■ **Reading passage**:
Esteemed writers Dick Jerardi, Paul Moran, and John L. Hervey have been selected to the National Museum of Racing’s Joe Hirsch Media Roll of Honor.

Jerardi grew up in Baltimore and graduated from the University of Maryland with a journalism degree and a minor in history. He attended his first Preakness in 1973 and played a role in Pimlico Race Course officials erecting a fence to keep infield fans from getting too close to the inside rail after dozens did just that to get a glimpse of Secretariat. Jerardi became immersed in the game by attending the races and frequenting the betting windows at Pimlico, Bowie, Laurel, and Timonium almost daily from 1977 to early 1985. He began authoring freelance articles about horse racing for the Baltimore News American and was the racing writer for Sports First, a Baltimore paper dedicated exclusively to sports that lasted just a year beginning in 1983.

In February 1985, Jerardi was hired as the horse racing writer for the Philadelphia Daily News and became a fixture on the national scene. He covered every Triple Crown race from 1987 through 2017 and nearly every Breeders’ Cup during the same period while writing more than 7,000 stories for the paper during 33 years there—mostly about horse racing—with time covering other sports. Along with racing, Jerardi wrote about college basketball, with some football and baseball coverage mixed in, as well as the 1992 Summer Olympics in Barcelona. He covered 25 Final Fours for the Daily News and has also been the radio analyst for Penn State basketball for the past 20 years (2005 to present).

■ **Provided material**:
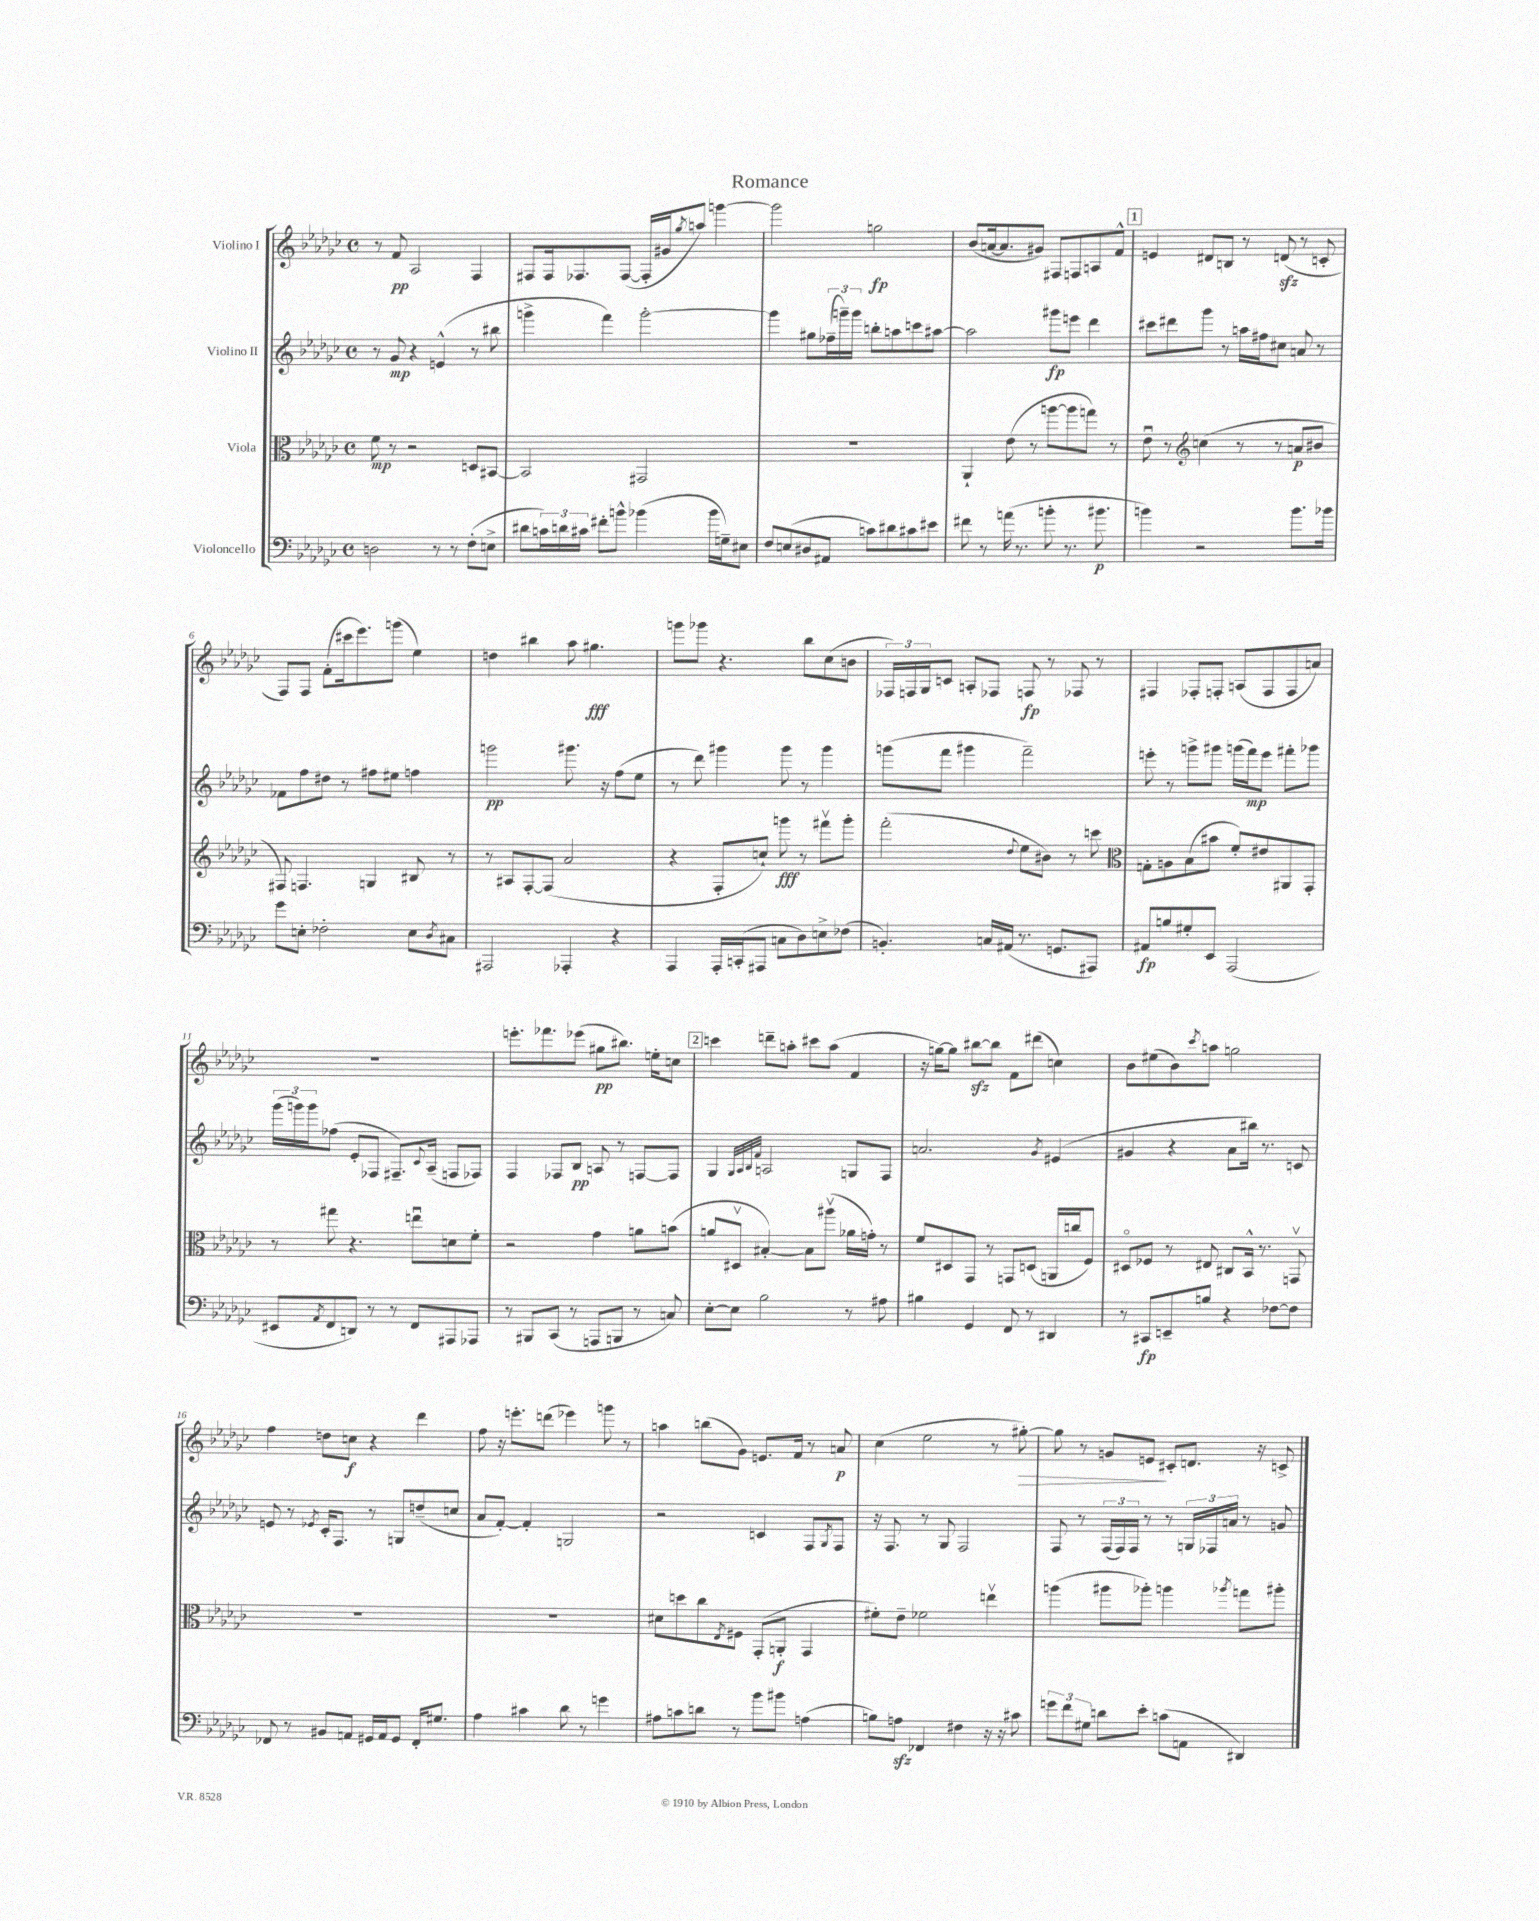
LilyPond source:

■ **Instructions for the task**: Can you sum up the article on the Joe Hirsch Media Roll of Honor in two sentences?

■ **Task result**: Dick Jerardi, Paul Moran, and John L. Hervey have been selected to the National Museum of Racing's Joe Hirsch Media Roll of Honor. Jerardi, who grew up in Baltimore and earned a journalism degree from the University of Maryland, wrote about racing for Baltimore papers before joining the Philadelphia Daily News in 1985, where over 33 years he wrote more than 7,000 stories, covered every Triple Crown race from 1987 through 2017, and also reported on college basketball and other sports.